• Task to carry out: Transcribe all the data below exactly, leaving its pictures out.

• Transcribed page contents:
::::::::::

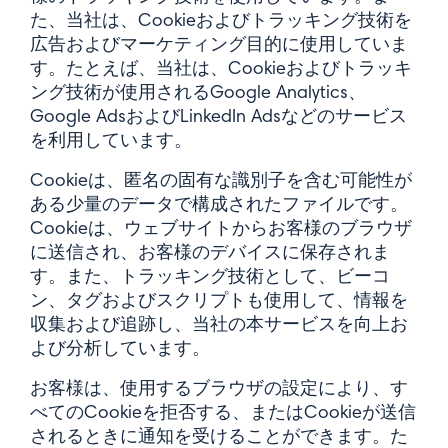
た、当社は、Cookieおよびトラッキング技術を
広告およびマーケティング目的に使用していま
す。たとえば、当社は、Cookieおよびトラッキ
ング技術が使用されるGoogle Analytics、
Google AdsおよびLinkedIn Adsなどのサービス
を利用しています。
Cookieは、匿名の固有な識別子を含む可能性が
ある少量のデータで構成されたファイルです。
Cookieは、ウェブサイトからお客様のブラウザ
に送信され、お客様のデバイスに保存されま
す。また、トラッキング技術として、ビーコ
ン、タグおよびスクリプトも使用して、情報を
収集および追跡し、当社の本サービスを向上お
よび分析しています。
お客様は、使用するブラウザの設定により、す
べてのCookieを拒否する、またはCookieが送信
されるときに通知を受けることができます。た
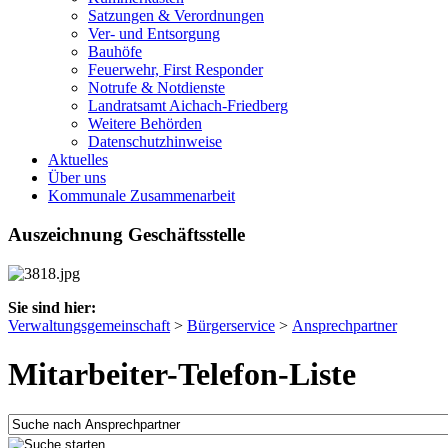
Satzungen & Verordnungen
Ver- und Entsorgung
Bauhöfe
Feuerwehr, First Responder
Notrufe & Notdienste
Landratsamt Aichach-Friedberg
Weitere Behörden
Datenschutzhinweise
Aktuelles
Über uns
Kommunale Zusammenarbeit
Auszeichnung Geschäftsstelle
Sie sind hier:
Verwaltungsgemeinschaft
>
Bürgerservice
>
Ansprechpartner
Mitarbeiter-Telefon-Liste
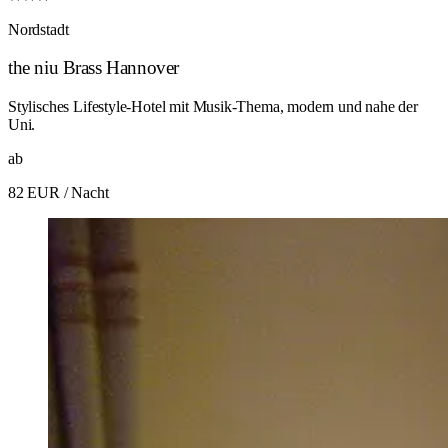
Nordstadt
the niu Brass Hannover
Stylisches Lifestyle-Hotel mit Musik-Thema, modern und nahe der
Uni.
ab
82 EUR
/ Nacht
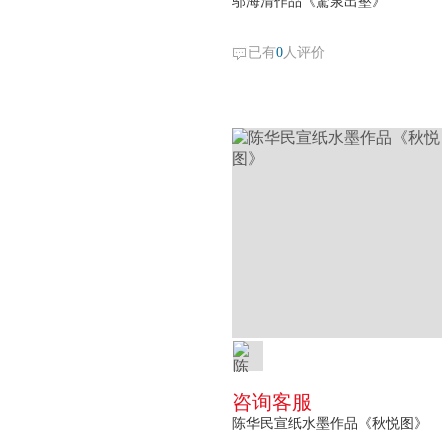
邬海清作品《驚泉出壑》
已有
0
人评价
咨询客服
陈华民宣纸水墨作品《秋悦图》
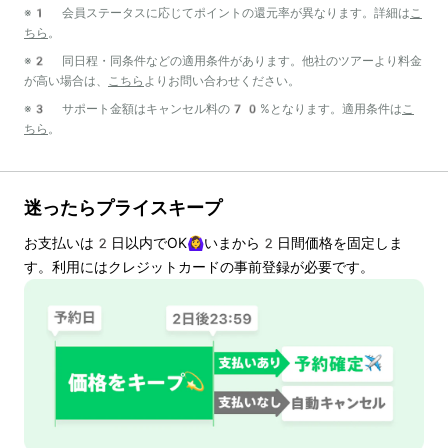
※1 会員ステータスに応じてポイントの還元率が異なります。詳細は
こ
ちら
。
※2 同日程・同条件などの適用条件があります。他社のツアーより料金
が高い場合は、
こちら
よりお問い合わせください。
※3 サポート金額はキャンセル料の70%となります。適用条件は
こ
ちら
。
迷ったらプライスキープ
お支払いは
2
日以内でOK🙆‍♀️いまから
2
日間価格を固定しま
す。利用にはクレジットカードの事前登録が必要です。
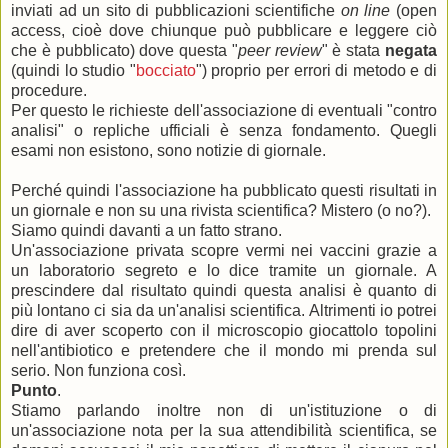
inviati ad un sito di pubblicazioni scientifiche
on line
(open
access, cioè dove chiunque può pubblicare e leggere ciò
che è pubblicato) dove questa "
peer review
" è stata
negata
(quindi lo studio "
bocciato
") proprio per errori di metodo e di
procedure.
Per questo le richieste dell'associazione di eventuali "contro
analisi" o repliche ufficiali è senza fondamento. Quegli
esami non esistono, sono notizie di giornale.
Perché quindi l'associazione ha pubblicato questi risultati in
un giornale e non su una rivista scientifica? Mistero (o no?).
Siamo quindi davanti a un fatto strano.
Un'associazione privata scopre vermi nei vaccini grazie a
un laboratorio segreto e lo dice tramite un giornale. A
prescindere dal risultato quindi questa analisi è quanto di
più lontano ci sia da un'analisi scientifica. Altrimenti io potrei
dire di aver scoperto con il microscopio giocattolo topolini
nell'antibiotico e pretendere che il mondo mi prenda sul
serio. Non funziona così.
Punto
.
Stiamo parlando inoltre non di un'istituzione o di
un'associazione nota per la sua attendibilità scientifica, se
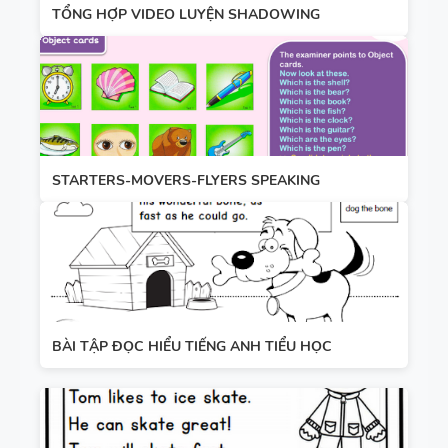
TỔNG HỢP VIDEO LUYỆN SHADOWING
STARTERS-MOVERS-FLYERS SPEAKING
BÀI TẬP ĐỌC HIỂU TIẾNG ANH TIỂU HỌC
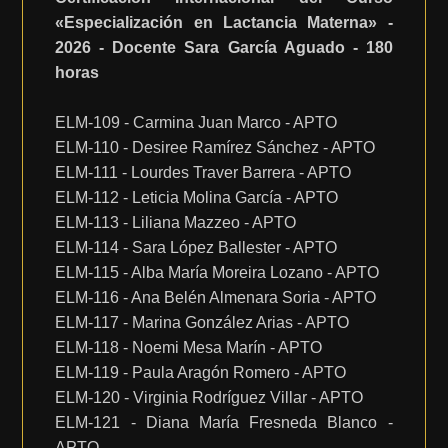
«Especialización en Lactancia Materna» -
2026 - Docente Sara García Aguado - 180
horas
ELM-109 - Carmina Juan Marco - APTO
ELM-110 - Desiree Ramírez Sánchez - APTO
ELM-111 - Lourdes Traver Barrera - APTO
ELM-112 - Leticia Molina García - APTO
ELM-113 - Liliana Mazzeo - APTO
ELM-114 - Sara López Ballester - APTO
ELM-115 - Alba María Moreira Lozano - APTO
ELM-116 - Ana Belén Almenara Soria - APTO
ELM-117 - Marina González Arias - APTO
ELM-118 - Noemi Mesa Marín - APTO
ELM-119 - Paula Aragón Romero - APTO
ELM-120 - Virginia Rodríguez Villar - APTO
ELM-121 - Diana María Fresneda Blanco -
APTO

::::::::::

• Exercise result:
た、当社は、Cookieおよびトラッキング技術を
広告およびマーケティング目的に使用していま
す。たとえば、当社は、Cookieおよびトラッキ
ング技術が使用されるGoogle Analytics、
Google AdsおよびLinkedIn Adsなどのサービス
を利用しています。
Cookieは、匿名の固有な識別子を含む可能性が
ある少量のデータで構成されたファイルです。
Cookieは、ウェブサイトからお客様のブラウザ
に送信され、お客様のデバイスに保存されま
す。また、トラッキング技術として、ビーコ
ン、タグおよびスクリプトも使用して、情報を
収集および追跡し、当社の本サービスを向上お
よび分析しています。
お客様は、使用するブラウザの設定により、す
べてのCookieを拒否する、またはCookieが送信
されるときに通知を受けることができます。た
Satzungen & Verordnungen
Ver- und Entsorgung
Bauhöfe
Feuerwehr, First Responder
Notrufe & Notdienste
Landratsamt Aichach-Friedberg
Weitere Behörden
Datenschutzhinweise
Aktuelles
Über uns
Kommunale Zusammenarbeit
Auszeichnung Geschäftsstelle
Sie sind hier:
Verwaltungsgemeinschaft
>
Bürgerservice
>
Ansprechpartner
Mitarbeiter-Telefon-Liste
Nordstadt
the niu Brass Hannover
Stylisches Lifestyle-Hotel mit Musik-Thema, modern und nahe der
Uni.
ab
82 EUR
/ Nacht
邬海清作品《驚泉出壑》
已有
0
人评价
咨询客服
陈华民宣纸水墨作品《秋悦图》
※1 会員ステータスに応じてポイントの還元率が異なります。詳細は
こ
ちら
。
※2 同日程・同条件などの適用条件があります。他社のツアーより料金
が高い場合は、
こちら
よりお問い合わせください。
※3 サポート金額はキャンセル料の70%となります。適用条件は
こ
ちら
。
迷ったらプライスキープ
お支払いは
2
日以内でOK🙆‍♀️いまから
2
日間価格を固定しま
す。利用にはクレジットカードの事前登録が必要です。
inviati ad un sito di pubblicazioni scientifiche
on line
(open
access, cioè dove chiunque può pubblicare e leggere ciò
che è pubblicato) dove questa "
peer review
" è stata
negata
(quindi lo studio "
bocciato
") proprio per errori di metodo e di
procedure.
Per questo le richieste dell'associazione di eventuali "contro
analisi" o repliche ufficiali è senza fondamento. Quegli
esami non esistono, sono notizie di giornale.
Perché quindi l'associazione ha pubblicato questi risultati in
un giornale e non su una rivista scientifica? Mistero (o no?).
Siamo quindi davanti a un fatto strano.
Un'associazione privata scopre vermi nei vaccini grazie a
un laboratorio segreto e lo dice tramite un giornale. A
prescindere dal risultato quindi questa analisi è quanto di
più lontano ci sia da un'analisi scientifica. Altrimenti io potrei
dire di aver scoperto con il microscopio giocattolo topolini
nell'antibiotico e pretendere che il mondo mi prenda sul
serio. Non funziona così.
Punto
.
Stiamo parlando inoltre non di un'istituzione o di
un'associazione nota per la sua attendibilità scientifica, se
TỔNG HỢP VIDEO LUYỆN SHADOWING
STARTERS-MOVERS-FLYERS SPEAKING
BÀI TẬP ĐỌC HIỂU TIẾNG ANH TIỂU HỌC
«Especialización en Lactancia Materna» -
2026 - Docente Sara García Aguado - 180
horas
ELM-109 - Carmina Juan Marco - APTO
ELM-110 - Desiree Ramírez Sánchez - APTO
ELM-111 - Lourdes Traver Barrera - APTO
ELM-112 - Leticia Molina García - APTO
ELM-113 - Liliana Mazzeo - APTO
ELM-114 - Sara López Ballester - APTO
ELM-115 - Alba María Moreira Lozano - APTO
ELM-116 - Ana Belén Almenara Soria - APTO
ELM-117 - Marina González Arias - APTO
ELM-118 - Noemi Mesa Marín - APTO
ELM-119 - Paula Aragón Romero - APTO
ELM-120 - Virginia Rodríguez Villar - APTO
ELM-121 - Diana María Fresneda Blanco -
APTO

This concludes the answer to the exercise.